Watching the latest left-wing spectacle, any patriot should be furious — not surprised — that The View’s Sunny Hostin loudly accused Defense Secretary Pete Hegseth of war crimes while admitting on camera she didn’t actually know the law she was denouncing. Conservative commentator Dave Rubin highlighted this moment by sharing a direct-message clip and commentary that exposed how quickly elite pundits leap to judgements without bothering to check facts or legal basics.
On air The View’s hosts screamed “murder” and waved the war-crimes banner, yet Hostin herself said, “I can’t speak to the law of it. I don’t know. I’m not a geopolitical expert,” before proceeding to lecture the country about prosecutions. The televised spectacle was less about truth than about performative outrage, a theater of leftist moralizing that treats gut feelings as evidence.
Let’s be clear about the underlying story: the incident began with a U.S. strike on a suspected Venezuelan drug-smuggling vessel that reportedly included a second follow-on strike in which survivors were killed, a development that rightly raised legal and moral questions. Major outlets and investigative reports have traced the timeline and attributed responsibility for authorization to senior officials, sparking the controversy playing out on cable TV and in Congress.
Even as the media runs hot with courtroom-by-tabloid headlines, the White House and Defense Department have defended the operation’s legality and emphasized the fog of war — and Hegseth himself has cited uncertainty about whether survivors remained a threat at the time of the second strike. This is a complex military and legal situation that demands sober investigation, not virtue-signaling declarations on daytime television.
Anyone who cares about our troops should be alarmed by how quickly the media and celebrity pundits throw our servicemen under the bus while pretending to be the arbiters of international law.
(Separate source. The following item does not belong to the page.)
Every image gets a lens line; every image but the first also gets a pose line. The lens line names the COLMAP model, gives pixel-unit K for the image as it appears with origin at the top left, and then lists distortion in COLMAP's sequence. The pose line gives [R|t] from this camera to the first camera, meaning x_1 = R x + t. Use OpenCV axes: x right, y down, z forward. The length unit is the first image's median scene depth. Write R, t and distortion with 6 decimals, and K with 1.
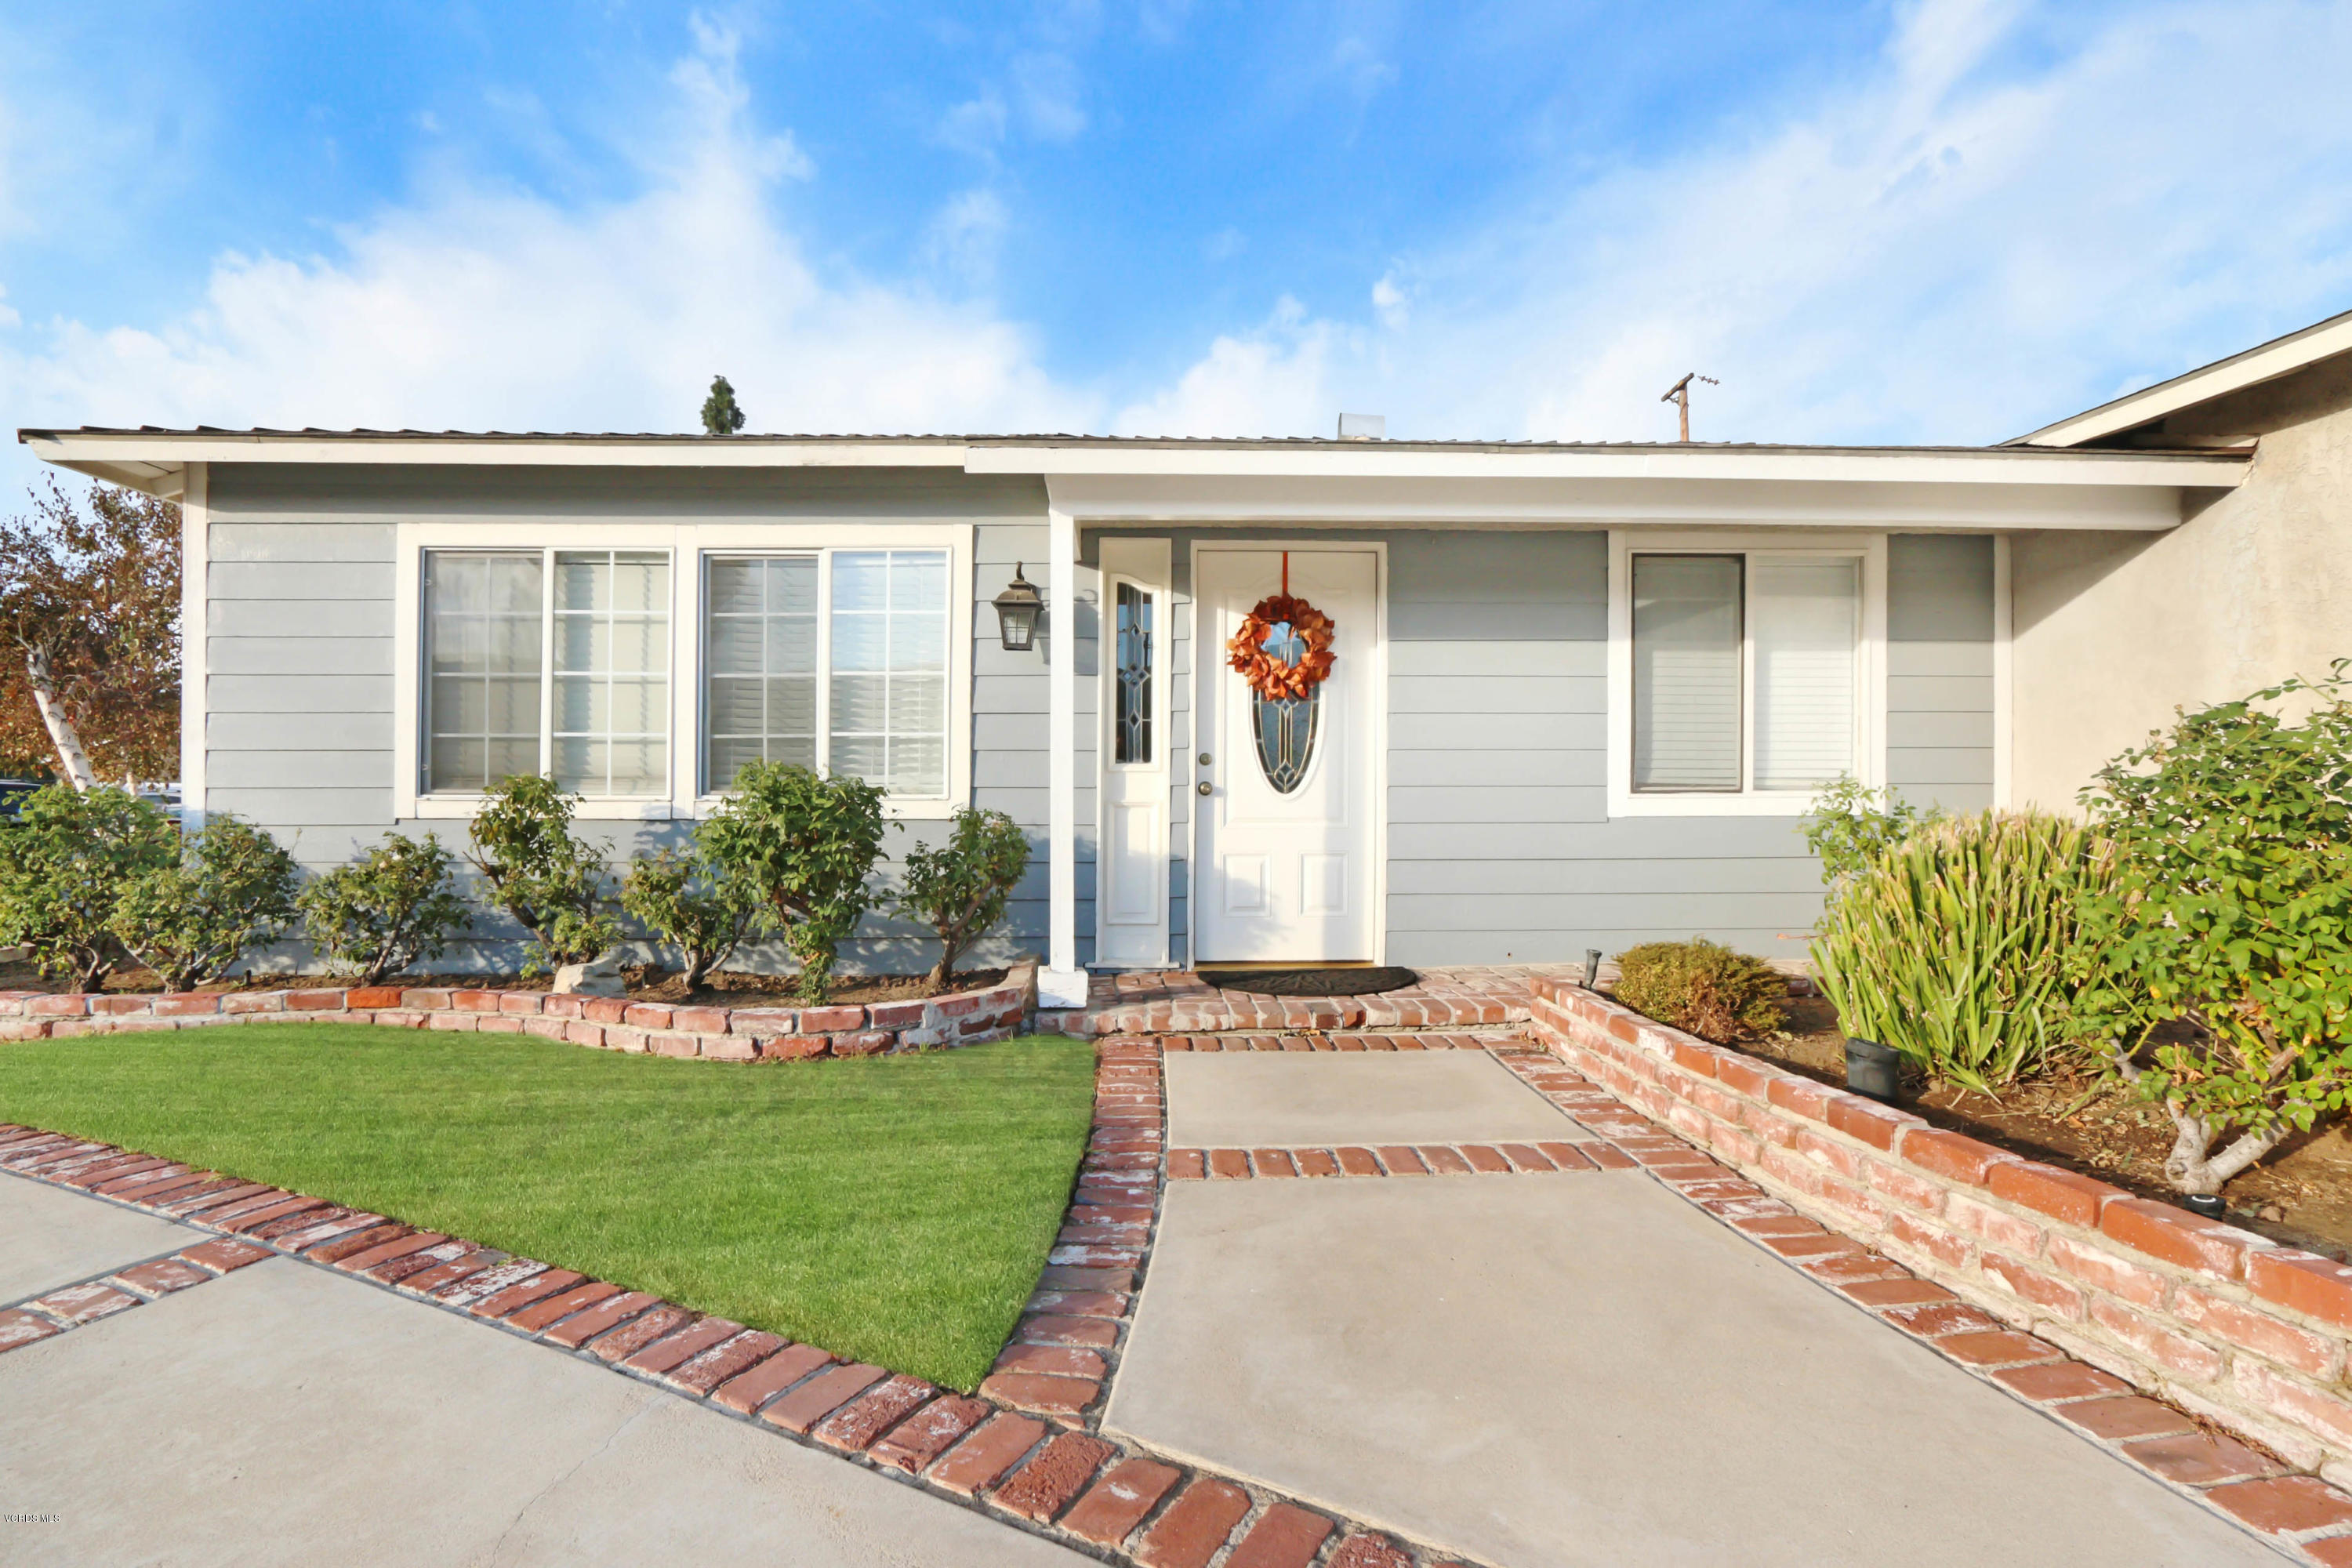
lens RADIAL K [[1087.6, 0, 1148.0], [0, 1087.6, 807.3], [0, 0, 1]] dist [-0.022641, 0.003806]
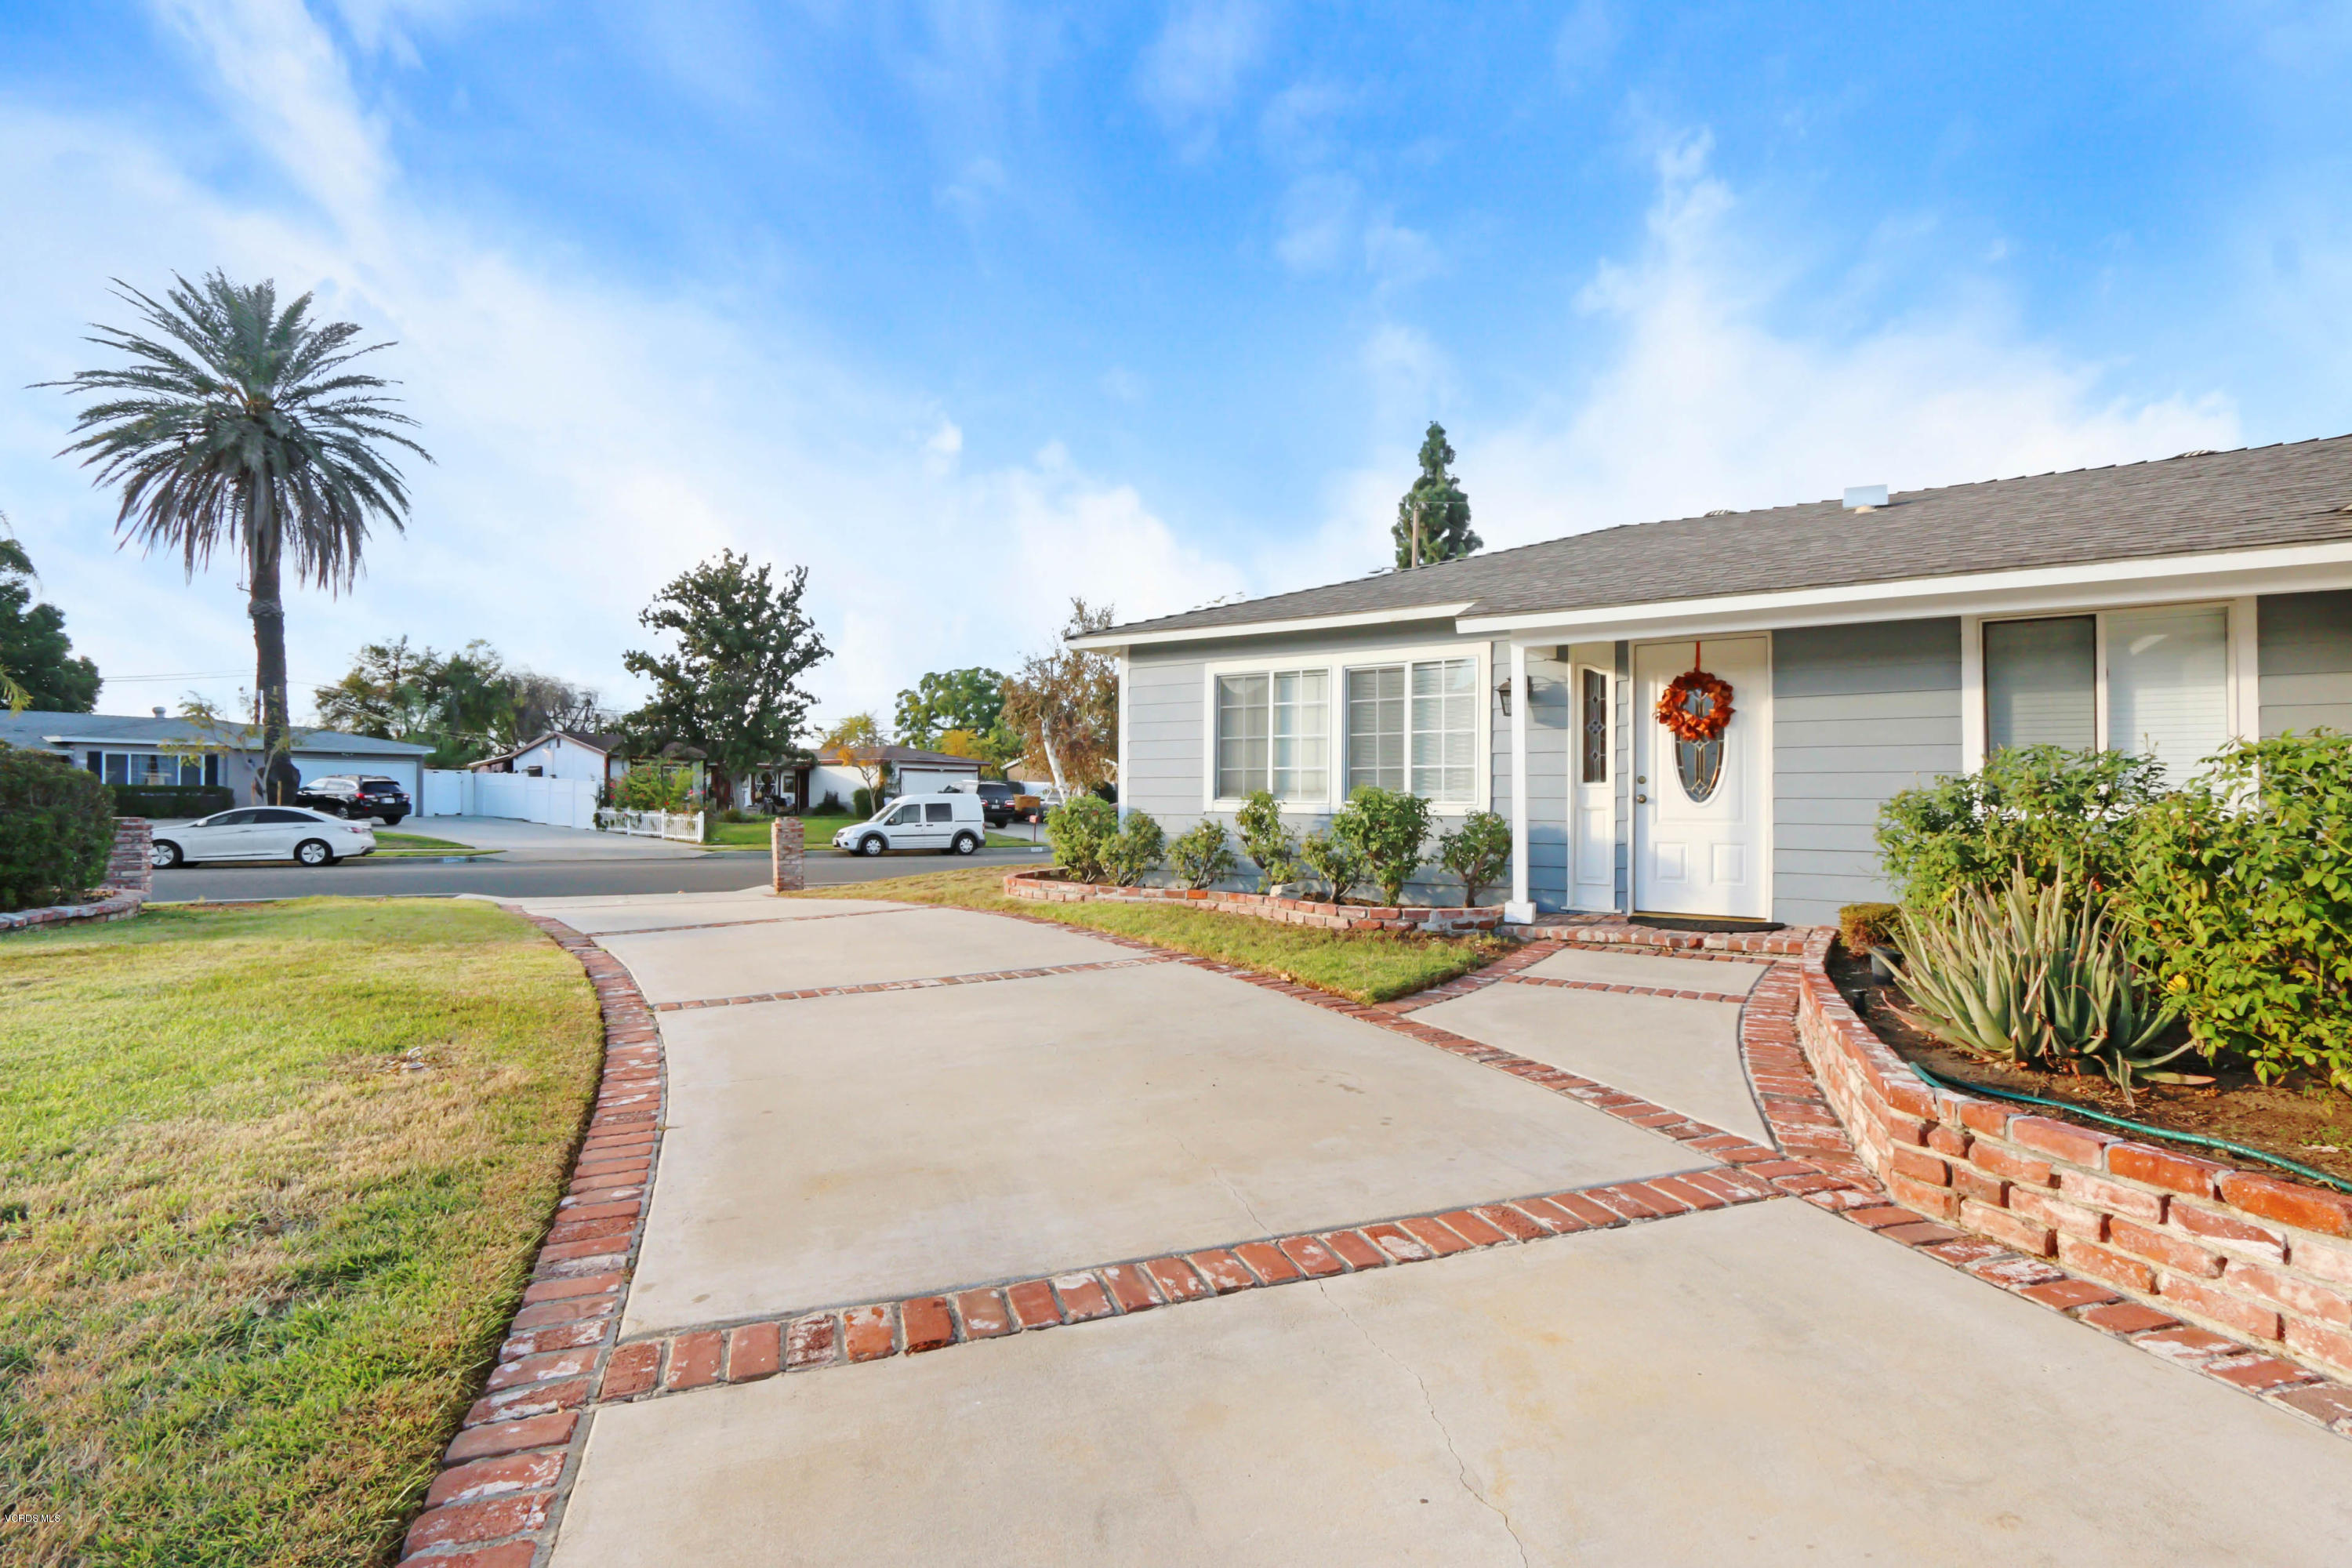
lens RADIAL K [[1087.6, 0, 1153.4], [0, 1087.6, 786.9], [0, 0, 1]] dist [-0.022641, 0.003806]
pose [[0.798507, -0.000740, -0.601985, 0.436729], [-0.006246, 0.999935, -0.009515, -0.015598], [0.601953, 0.011358, 0.798451, -0.662759]]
Democrats on TV posture about “court-martial” and “war crimes” while admitting they lack the expertise to make those calls — and yet they expect the military to be stripped of due process and political protection overnight.
Dave Rubin did the public a service by airing the clip and forcing viewers to see the glaring disconnect between the hosts’ certainty and their ignorance. Conservatives have long warned about a ruling-class media that weaponizes outrage to score political points; here is another example of that playbook in action, aimed at undermining public confidence in national defense.
The right answer is simple: support a thorough, bipartisan congressional probe, protect the rights and reputations of service members until facts are established, and stop allowing cable commentators to act as judge, jury, and executioner from the comfort of their makeup chairs. Hardworking Americans deserve sober governance and responsible media, not the shrill grandstanding that seeks to tank morale and score clicks.